#### THE PROBLEM:
Reproduce every line of text in the data below without any change, and omit the picture markers from your answer.

======== TASK DATA

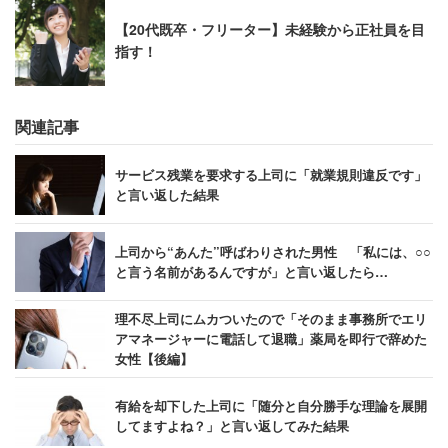
【20代既卒・フリーター】未経験から正社員を目
指す！
関連記事
サービス残業を要求する上司に「就業規則違反です」
と言い返した結果
上司から“あんた”呼ばわりされた男性 「私には、○○
と言う名前があるんですが」と言い返したら…
理不尽上司にムカついたので「そのまま事務所でエリ
アマネージャーに電話して退職」薬局を即行で辞めた
女性【後編】
有給を却下した上司に「随分と自分勝手な理論を展開
してますよね？」と言い返してみた結果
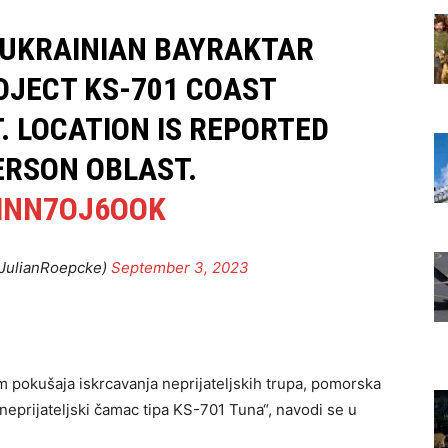
F UKRAINIAN BAYRAKTAR
OJECT KS-701 COAST
. LOCATION IS REPORTED
ERSON OBLAST.
MNN7OJ6OOK
@JulianRoepcke)
September 3, 2023
pokušaja iskrcavanja neprijateljskih trupa, pomorska
 neprijateljski čamac tipa KS-701 Tuna“, navodi se u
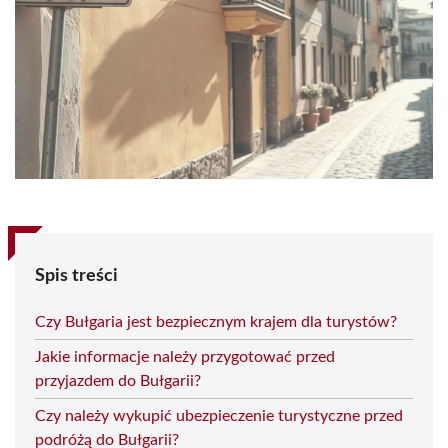
Spis treści
Czy Bułgaria jest bezpiecznym krajem dla turystów?
Jakie informacje należy przygotować przed
przyjazdem do Bułgarii?
Czy należy wykupić ubezpieczenie turystyczne przed
podróżą do Bułgarii?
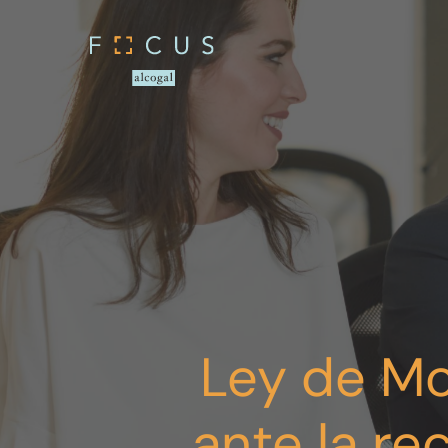
Ley de Mo
ante la r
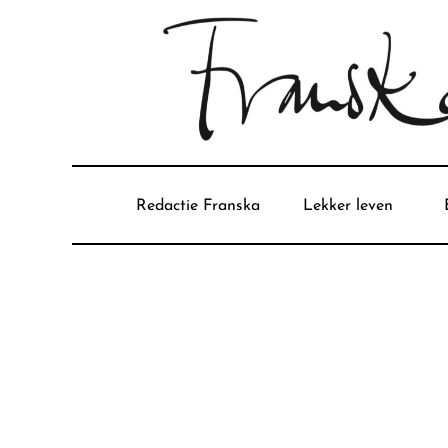
Redactie Franska
Lekker leven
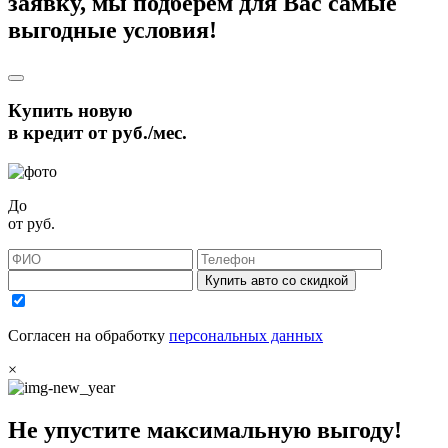
заявку, мы подберём для Вас самые
выгодные условия!
Купить новую
в кредит от
руб./мес.
До
от
руб.
Купить авто со скидкой
Согласен на обработку
персональных данных
×
Не упустите максимальную выгоду!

================

#### OUTPUT:
【20代既卒・フリーター】未経験から正社員を目
指す！
関連記事
サービス残業を要求する上司に「就業規則違反です」
と言い返した結果
上司から“あんた”呼ばわりされた男性 「私には、○○
と言う名前があるんですが」と言い返したら…
理不尽上司にムカついたので「そのまま事務所でエリ
アマネージャーに電話して退職」薬局を即行で辞めた
女性【後編】
有給を却下した上司に「随分と自分勝手な理論を展開
してますよね？」と言い返してみた結果
F UKRAINIAN BAYRAKTAR
OJECT KS-701 COAST
. LOCATION IS REPORTED
ERSON OBLAST.
MNN7OJ6OOK
@JulianRoepcke)
September 3, 2023
pokušaja iskrcavanja neprijateljskih trupa, pomorska
 neprijateljski čamac tipa KS-701 Tuna“, navodi se u
Spis treści
Czy Bułgaria jest bezpiecznym krajem dla turystów?
Jakie informacje należy przygotować przed
przyjazdem do Bułgarii?
Czy należy wykupić ubezpieczenie turystyczne przed
podróżą do Bułgarii?
Ley de Mo
ante la r
Redactie Franska
Lekker leven
заявку, мы подберём для Вас самые
выгодные условия!
Купить новую
в кредит от
руб./мес.
До
от
руб.
Купить авто со скидкой
Согласен на обработку
персональных данных
×
Не упустите максимальную выгоду!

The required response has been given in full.